Rechercher
  • Manon Hébert

Comment la crise du coronavirus va-t-elle impacter le marché de l'immobilier de bureaux ?



Alors que le début du confinement s’est caractérisé par beaucoup de flou : des annonces gouvernementales qui peinent et tardent à être précisées, des mesures parfois mouvantes et contradictoires d’un jour sur l’autre, c’est maintenant sur l’avenir que les questions se posent.  


Comment la crise sanitaire va-t-elle impacter le marché de l’immobilier de bureaux ? Nous avons quitté nos bureaux il y a un mois dans un contexte particulièrement favorable : moins de 3% de vacance locative sur les bureaux parisiens en 2019, des loyers au m2 en constante hausse et des valeurs atteignant à répétition les 750€ /m2/ an pour du bail commercial classique, loin du Quartier Central des Affaires et des hôtels particuliers sur les Champs Elysées.


Bien qu’en très forte expansion, le coworking, et de manière générale les nouvelles solutions de bureaux flexibles, n’avaient pas encore séduit tous les types d’entreprise, et le bail 3 6 9, bien qu’en perte de popularité, avait encore de belles années devant lui.

La crise sanitaire du coronavirus et l’incertitude sur l’ampleur de son impact sur l’économie globale va-t-elle accélérer cette transformation ?

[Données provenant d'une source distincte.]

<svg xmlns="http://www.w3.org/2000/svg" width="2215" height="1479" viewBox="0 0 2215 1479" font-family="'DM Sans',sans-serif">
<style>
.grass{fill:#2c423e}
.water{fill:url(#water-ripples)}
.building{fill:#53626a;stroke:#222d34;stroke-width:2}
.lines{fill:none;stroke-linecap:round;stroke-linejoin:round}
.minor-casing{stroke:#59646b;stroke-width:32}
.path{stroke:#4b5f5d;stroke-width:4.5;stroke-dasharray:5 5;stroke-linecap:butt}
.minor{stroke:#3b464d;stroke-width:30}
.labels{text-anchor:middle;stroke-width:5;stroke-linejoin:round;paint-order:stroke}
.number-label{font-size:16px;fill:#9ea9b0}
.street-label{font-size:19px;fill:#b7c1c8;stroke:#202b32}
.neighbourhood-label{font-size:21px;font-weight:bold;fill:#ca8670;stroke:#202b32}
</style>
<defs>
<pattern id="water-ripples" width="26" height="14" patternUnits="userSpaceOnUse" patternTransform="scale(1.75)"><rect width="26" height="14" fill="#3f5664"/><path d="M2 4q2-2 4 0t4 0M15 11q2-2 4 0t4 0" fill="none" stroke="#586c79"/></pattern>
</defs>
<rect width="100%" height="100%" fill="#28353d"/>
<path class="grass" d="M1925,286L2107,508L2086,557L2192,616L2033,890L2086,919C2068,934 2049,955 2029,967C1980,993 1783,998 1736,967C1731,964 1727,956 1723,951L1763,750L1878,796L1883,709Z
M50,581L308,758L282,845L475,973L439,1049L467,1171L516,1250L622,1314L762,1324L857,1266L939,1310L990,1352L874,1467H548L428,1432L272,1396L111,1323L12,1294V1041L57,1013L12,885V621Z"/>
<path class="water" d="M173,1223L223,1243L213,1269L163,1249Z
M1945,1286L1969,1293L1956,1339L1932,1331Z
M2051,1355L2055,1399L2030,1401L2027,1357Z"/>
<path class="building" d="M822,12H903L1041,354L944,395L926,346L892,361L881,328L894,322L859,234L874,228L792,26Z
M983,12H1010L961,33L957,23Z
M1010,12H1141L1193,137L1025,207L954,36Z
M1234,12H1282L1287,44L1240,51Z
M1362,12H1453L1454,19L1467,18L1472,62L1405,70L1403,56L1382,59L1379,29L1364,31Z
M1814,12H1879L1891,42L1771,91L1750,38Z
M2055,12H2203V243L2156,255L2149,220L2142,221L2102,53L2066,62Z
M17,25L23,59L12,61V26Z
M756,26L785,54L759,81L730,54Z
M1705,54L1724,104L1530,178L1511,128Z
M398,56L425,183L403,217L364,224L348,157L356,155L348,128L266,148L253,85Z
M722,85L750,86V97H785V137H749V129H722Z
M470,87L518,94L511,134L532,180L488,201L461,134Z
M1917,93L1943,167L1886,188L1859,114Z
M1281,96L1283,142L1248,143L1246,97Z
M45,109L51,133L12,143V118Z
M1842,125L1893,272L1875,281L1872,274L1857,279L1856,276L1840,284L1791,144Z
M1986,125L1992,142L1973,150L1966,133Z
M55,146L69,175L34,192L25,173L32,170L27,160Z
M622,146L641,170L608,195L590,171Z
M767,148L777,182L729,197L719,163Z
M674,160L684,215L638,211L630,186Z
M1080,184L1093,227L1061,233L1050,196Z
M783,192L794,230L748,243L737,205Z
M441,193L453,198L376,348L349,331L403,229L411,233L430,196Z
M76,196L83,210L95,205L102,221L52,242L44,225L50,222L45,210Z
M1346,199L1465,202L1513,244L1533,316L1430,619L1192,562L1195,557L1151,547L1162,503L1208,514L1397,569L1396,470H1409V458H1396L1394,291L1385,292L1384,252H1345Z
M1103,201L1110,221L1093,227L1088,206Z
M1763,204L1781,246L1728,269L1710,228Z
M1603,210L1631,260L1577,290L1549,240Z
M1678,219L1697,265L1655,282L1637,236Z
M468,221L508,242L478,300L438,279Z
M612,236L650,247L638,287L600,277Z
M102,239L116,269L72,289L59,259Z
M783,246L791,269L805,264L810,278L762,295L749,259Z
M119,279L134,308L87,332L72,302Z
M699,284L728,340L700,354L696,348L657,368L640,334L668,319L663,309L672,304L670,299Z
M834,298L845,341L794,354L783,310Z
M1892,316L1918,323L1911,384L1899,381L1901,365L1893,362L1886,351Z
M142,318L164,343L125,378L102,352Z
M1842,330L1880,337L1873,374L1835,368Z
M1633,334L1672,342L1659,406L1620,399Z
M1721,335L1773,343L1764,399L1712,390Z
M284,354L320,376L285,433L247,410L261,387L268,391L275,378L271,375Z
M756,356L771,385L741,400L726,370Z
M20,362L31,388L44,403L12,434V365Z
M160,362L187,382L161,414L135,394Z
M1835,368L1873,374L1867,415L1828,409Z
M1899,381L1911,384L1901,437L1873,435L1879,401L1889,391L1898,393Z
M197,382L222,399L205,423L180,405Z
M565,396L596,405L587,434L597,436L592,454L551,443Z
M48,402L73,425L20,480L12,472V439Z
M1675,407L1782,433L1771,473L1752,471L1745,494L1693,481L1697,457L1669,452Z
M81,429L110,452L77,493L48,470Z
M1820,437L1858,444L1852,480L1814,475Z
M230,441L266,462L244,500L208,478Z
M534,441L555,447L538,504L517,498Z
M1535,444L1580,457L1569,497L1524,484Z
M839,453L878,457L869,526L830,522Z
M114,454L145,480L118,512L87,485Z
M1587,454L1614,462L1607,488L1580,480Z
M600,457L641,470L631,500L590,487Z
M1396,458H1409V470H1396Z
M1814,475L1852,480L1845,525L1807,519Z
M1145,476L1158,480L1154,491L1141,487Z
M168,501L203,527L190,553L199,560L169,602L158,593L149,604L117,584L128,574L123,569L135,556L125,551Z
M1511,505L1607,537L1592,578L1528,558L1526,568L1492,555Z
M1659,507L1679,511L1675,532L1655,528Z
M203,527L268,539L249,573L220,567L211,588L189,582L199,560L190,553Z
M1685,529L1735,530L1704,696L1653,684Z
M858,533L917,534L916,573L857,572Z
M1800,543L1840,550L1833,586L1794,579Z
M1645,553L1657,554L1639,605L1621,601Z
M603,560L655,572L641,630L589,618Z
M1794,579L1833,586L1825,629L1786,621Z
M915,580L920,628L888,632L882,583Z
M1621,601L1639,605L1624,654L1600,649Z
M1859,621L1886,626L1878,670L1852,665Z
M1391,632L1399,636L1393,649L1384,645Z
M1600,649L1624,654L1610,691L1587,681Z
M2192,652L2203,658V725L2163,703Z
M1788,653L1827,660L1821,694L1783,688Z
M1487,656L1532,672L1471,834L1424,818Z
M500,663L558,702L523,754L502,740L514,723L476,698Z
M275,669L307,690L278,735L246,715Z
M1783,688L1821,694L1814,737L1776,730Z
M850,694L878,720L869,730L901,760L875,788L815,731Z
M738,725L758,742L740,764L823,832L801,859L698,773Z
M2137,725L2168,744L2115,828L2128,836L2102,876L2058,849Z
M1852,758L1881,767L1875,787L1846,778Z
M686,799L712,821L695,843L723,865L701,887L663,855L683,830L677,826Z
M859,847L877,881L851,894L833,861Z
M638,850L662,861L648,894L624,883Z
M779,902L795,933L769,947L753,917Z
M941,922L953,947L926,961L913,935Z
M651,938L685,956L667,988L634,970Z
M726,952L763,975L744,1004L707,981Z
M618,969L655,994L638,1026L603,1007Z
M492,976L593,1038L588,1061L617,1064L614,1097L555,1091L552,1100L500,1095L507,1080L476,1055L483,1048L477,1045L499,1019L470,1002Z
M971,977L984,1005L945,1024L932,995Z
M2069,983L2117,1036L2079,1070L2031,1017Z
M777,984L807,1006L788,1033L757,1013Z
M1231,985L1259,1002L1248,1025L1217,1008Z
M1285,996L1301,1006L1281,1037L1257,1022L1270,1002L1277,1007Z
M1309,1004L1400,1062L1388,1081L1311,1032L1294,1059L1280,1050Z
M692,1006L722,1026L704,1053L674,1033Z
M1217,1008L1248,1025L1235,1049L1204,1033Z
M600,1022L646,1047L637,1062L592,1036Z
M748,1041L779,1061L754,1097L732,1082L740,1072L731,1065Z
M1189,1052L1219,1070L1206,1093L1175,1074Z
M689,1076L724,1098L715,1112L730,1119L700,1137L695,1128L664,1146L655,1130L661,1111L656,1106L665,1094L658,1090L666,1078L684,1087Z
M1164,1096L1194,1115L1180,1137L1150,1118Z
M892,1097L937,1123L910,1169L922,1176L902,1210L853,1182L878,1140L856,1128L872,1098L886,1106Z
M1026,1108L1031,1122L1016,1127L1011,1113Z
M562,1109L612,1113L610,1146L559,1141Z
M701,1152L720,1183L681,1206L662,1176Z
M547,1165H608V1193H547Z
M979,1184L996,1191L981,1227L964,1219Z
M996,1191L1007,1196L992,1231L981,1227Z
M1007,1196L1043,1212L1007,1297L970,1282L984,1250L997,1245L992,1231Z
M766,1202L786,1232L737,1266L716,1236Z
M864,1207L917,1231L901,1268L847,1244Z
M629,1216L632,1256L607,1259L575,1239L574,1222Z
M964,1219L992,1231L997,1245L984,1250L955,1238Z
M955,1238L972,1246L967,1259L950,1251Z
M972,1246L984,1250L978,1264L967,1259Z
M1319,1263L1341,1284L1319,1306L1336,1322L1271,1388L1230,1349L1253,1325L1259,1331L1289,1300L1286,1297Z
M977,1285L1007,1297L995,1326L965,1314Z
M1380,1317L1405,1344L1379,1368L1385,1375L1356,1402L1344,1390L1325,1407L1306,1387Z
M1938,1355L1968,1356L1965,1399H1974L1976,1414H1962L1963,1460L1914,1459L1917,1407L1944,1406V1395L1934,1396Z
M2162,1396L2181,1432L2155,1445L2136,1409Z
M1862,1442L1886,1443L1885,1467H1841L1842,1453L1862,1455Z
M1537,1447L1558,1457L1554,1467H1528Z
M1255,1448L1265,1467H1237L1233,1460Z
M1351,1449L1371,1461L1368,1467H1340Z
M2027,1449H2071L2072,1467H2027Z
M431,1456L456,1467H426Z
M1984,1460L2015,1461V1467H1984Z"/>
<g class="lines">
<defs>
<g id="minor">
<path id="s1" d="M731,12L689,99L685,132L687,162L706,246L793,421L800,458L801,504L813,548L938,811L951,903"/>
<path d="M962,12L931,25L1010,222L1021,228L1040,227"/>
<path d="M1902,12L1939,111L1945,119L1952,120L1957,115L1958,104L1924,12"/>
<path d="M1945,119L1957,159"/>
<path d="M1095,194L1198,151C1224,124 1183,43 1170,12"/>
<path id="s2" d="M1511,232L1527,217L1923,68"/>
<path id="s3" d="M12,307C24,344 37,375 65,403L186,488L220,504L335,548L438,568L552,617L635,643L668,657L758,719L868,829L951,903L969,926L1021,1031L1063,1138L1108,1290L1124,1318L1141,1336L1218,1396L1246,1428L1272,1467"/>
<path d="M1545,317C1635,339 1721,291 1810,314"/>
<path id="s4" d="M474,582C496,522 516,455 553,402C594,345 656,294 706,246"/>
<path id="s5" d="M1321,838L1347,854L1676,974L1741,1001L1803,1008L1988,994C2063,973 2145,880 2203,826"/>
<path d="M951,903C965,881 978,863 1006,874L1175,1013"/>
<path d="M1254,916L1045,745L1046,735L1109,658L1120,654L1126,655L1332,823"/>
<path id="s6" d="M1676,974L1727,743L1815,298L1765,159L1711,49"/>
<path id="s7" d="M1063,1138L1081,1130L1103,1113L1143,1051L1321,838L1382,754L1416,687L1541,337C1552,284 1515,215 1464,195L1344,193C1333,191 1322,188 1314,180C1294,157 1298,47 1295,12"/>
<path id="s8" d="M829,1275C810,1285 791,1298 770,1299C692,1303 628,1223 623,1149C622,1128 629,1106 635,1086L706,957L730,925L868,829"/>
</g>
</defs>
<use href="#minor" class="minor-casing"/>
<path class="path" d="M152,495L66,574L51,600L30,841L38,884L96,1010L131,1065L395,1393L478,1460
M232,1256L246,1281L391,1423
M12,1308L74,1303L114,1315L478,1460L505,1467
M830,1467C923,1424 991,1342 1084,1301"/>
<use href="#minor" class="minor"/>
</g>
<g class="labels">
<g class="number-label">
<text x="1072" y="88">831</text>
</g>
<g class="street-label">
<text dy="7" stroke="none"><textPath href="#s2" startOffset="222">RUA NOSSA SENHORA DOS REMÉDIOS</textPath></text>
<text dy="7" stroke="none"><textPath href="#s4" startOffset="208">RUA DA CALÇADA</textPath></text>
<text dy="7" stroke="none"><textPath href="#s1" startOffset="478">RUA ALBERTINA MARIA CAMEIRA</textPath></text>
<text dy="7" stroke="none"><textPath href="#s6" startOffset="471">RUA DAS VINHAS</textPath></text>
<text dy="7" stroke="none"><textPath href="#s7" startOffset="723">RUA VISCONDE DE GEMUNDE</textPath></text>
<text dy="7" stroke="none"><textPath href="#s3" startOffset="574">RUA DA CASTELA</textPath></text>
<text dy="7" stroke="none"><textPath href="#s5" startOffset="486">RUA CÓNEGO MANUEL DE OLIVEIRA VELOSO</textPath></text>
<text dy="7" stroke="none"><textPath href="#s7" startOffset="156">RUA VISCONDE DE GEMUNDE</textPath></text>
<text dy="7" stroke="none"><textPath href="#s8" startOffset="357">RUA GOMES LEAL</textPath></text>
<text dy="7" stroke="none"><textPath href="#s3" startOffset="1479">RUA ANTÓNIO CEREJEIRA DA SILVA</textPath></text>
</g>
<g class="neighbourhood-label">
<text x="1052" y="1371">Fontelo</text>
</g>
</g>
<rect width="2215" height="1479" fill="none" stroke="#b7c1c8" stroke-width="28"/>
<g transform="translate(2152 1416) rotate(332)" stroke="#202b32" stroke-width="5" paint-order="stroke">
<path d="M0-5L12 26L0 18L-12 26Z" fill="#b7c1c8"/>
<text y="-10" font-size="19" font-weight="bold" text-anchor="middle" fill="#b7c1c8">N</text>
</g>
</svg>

Bien installés à notre bureau de camp, rodés sur les bonne pratiques du télétravail dont nous avons été envahis (travailler en pyjama m’avait pourtant bien réussi jusqu’alors, mais qu’à cela ne tienne…), je vous propose de partager les trois pistes de réflexion suivantes.


#1 Une légère baisse des prix à court terme pour sécuriser ses actifs


De nombreux deals gelés pendant le confinement, peu de visibilité sur les conditions d’un retour à la normal, de l’incertitude sur la santé financière des entreprises et de l’impact de la crise sur une récession globale… Un tien vaut mieux que deux tu l’auras : des locaux remplis et des loyers diminués perçus maintenant par des entreprises saines et prudentes valent souvent plus que des actifs vacants, potentiellement valorisés sur les valeurs hautes du marché, dont les preneurs potentiels, financièrement solides ou trop optimistes, tarderont à se montrer. 


#2 Des nouveaux adhérents à la prestation de services, en quête de flexibilité


C’est le métier des dirigeants d’entreprises que d’avancer dans le brouillard, entre optimisme, gestion du risque, et performance du présent. Mais en contexte de crise, le brouillard se fait plus épais. L’incertitude prend le dessus et il devient plus difficile de se projeter à long terme. Diminuer ses coûts fixes, réduire les durées d’engagement sont des bons moyens de se rendre plus agile et adaptable. 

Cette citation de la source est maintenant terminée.